* Page extract *

# # # #

Electronic Cigarettes Don't Adversely Affect Cardiac Function

August 25, 2012

August 25, 2012 (Munich, Germany) — The first study to look at the effects of smoking electronic cigarettes on the heart has found that they do not appear to have any acute adverse effects on cardiac function

"I can say that electronic cigarettes are not a healthy habit, but they are a safer alternative to tobacco cigarettes," Dr Konstantinos Farsalinos (Onassis Cardiac Surgery Center, Kallithea, Greece) told a press conference here at the European Society of Cardiology 2012 Congress. "Humans are made to inhale clean air, so I think everything else you inhale is not healthy; I cannot say this is absolutely healthy. The electronic cigarette is a tobacco-harm–reduction product, marketed as an alternative to smoking; they are not marketed for the nonsmoker to start using this device."

E-Cigarette: No Effect on Cardiac Function, But Slight Rise in Diastolic BP

However, he acknowledges the research--which compared the effects of electronic cigarettes on the heart with those of tobacco cigarettes, in less than 50 people--is preliminary, and much more study is needed into this relatively new phenomenon. This is only the second ever study to look at the clinical effects of electronic cigarettes; the first, reporting on pulmonary function, did show a short-term adverse effect of e-cigarettes [2], he noted.

Farsalinos explained that the electronic nicotine-delivery device, more commonly known as the electronic cigarette, has been marketed for several years; they were invented in 2003 by a Chinese pharmacist and are now used by millions worldwide as an alternative to smoking. But the devices are not regulated, and the World Health Organization has asked for clinical studies on their effects on human health.

Electronic cigarettes consist of a battery, a cartridge containing liquid, and a heating element that warms and evaporates the liquid to a vapor. The liquid commonly contains glycerol, propylene glycol, flavorings, and nicotine, and most laboratory analyses have shown this to contain no carcinogens and to be less toxic than regular cigarettes, he noted.

# # # #

* Available data *
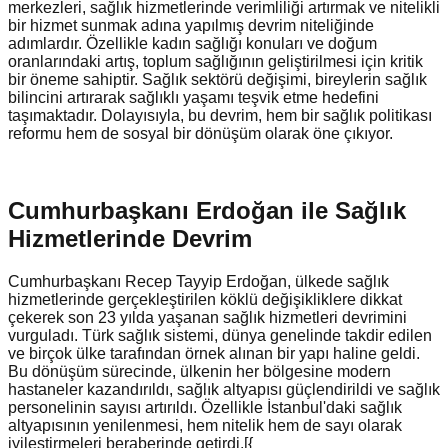
merkezleri, sağlık hizmetlerinde verimliliği artırmak ve nitelikli
bir hizmet sunmak adına yapılmış devrim niteliğinde
adımlardır. Özellikle kadın sağlığı konuları ve doğum
oranlarındaki artış, toplum sağlığının geliştirilmesi için kritik
bir öneme sahiptir. Sağlık sektörü değişimi, bireylerin sağlık
bilincini artırarak sağlıklı yaşamı teşvik etme hedefini
taşımaktadır. Dolayısıyla, bu devrim, hem bir sağlık politikası
reformu hem de sosyal bir dönüşüm olarak öne çıkıyor.
Cumhurbaşkanı Erdoğan ile Sağlık
Hizmetlerinde Devrim
Cumhurbaşkanı Recep Tayyip Erdoğan, ülkede sağlık
hizmetlerinde gerçekleştirilen köklü değişikliklere dikkat
çekerek son 23 yılda yaşanan sağlık hizmetleri devrimini
vurguladı. Türk sağlık sistemi, dünya genelinde takdir edilen
ve birçok ülke tarafından örnek alınan bir yapı haline geldi.
Bu dönüşüm sürecinde, ülkenin her bölgesine modern
hastaneler kazandırıldı, sağlık altyapısı güçlendirildi ve sağlık
personelinin sayısı artırıldı. Özellikle İstanbul'daki sağlık
altyapısının yenilenmesi, hem nitelik hem de sayı olarak
iyileştirmeleri beraberinde getirdi.[{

# # # #

* Exercise instructions *
1. Answer these from the e-cigarette article, each on its own line:
(a) At what meeting did Farsalinos speak to the press?
(b) In what year were electronic cigarettes invented, and by whom?
(c) What four ingredients does the liquid commonly contain?
2. Rewrite the stretch of the e-cigarette article from "However, he acknowledges" through "on human health.", swapping "preliminary" for "exploratory".
3. Continue the e-cigarette article from its final paragraph onward.

* Results of the exercise *
1.
(a) The European Society of Cardiology 2012 Congress in Munich, Germany.
(b) They were invented in 2003 by a Chinese pharmacist.
(c) Glycerol, propylene glycol, flavorings, and nicotine.

2.
However, he acknowledges the research--which compared the effects of electronic cigarettes on the heart with those of tobacco cigarettes, in less than 50 people--is exploratory, and much more study is needed into this relatively new phenomenon. This is only the second ever study to look at the clinical effects of electronic cigarettes; the first, reporting on pulmonary function, did show a short-term adverse effect of e-cigarettes [2], he noted.

Farsalinos explained that the electronic nicotine-delivery device, more commonly known as the electronic cigarette, has been marketed for several years; they were invented in 2003 by a Chinese pharmacist and are now used by millions worldwide as an alternative to smoking. But the devices are not regulated, and the World Health Organization has asked for clinical studies on their effects on human health.

3.
In his small study, Farsalinos and colleagues measured myocardial function using echocardiography before and after smoking one tobacco cigarette in 20 young daily smokers aged 25 to 45 years of age and before and after use of an electronic cigarette for seven minutes in 22 experienced users of the devices, who were of a similar age. The e-cigarettes used contained 11 mg/mL of nicotine (Nobacco, USA Mix) in the liquid, a "moderate" amount, said Farsalinos, who explained that the liquid in these devices can contain up to 23 mg/mL of nicotine.

The researchers also took measures of blood pressure and heart rate.

Smoking one tobacco cigarette led to acute, significant impairment of four parameters of left ventricular function, but electronic cigarettes had no acute adverse effects. Smoking tobacco cigarettes also led to significant elevations in blood pressure and heart rate (+8% systolic BP, +6% diastolic BP, and a 10% rise in heart rate) compared with a single elevation of around 4% in diastolic BP in the electronic-cigarette users.

Potential mechanisms explaining the differences include the fact that no combustion occurs in the e-cigarette and therefore the chemicals created and absorbed from it are less toxic and the fact that less nicotine is likely to be absorbed from electronic cigarettes than from tobacco ones, said Farsalinos.

E-Cigarettes Address Both Chemical and Behavioral Addiction

Farsalinos says e-cigarettes address both sides of a smoker's addiction: the chemical craving for nicotine, which has known effects on the brain, "and the psychological/behavioral addiction that comes from having something in your hand, lighting it up, seeing smoke, and inhaling and exhaling it." The latter has been shown in the literature to be just as much of a motivator for people to smoke as the nicotine addiction, he noted.

Hence, electronic cigarettes could help people to stop smoking, and preliminary studies indicate that this is the case, he said. "But the companies producing them have avoided this claim because they do not want them to be regulated as medical devices."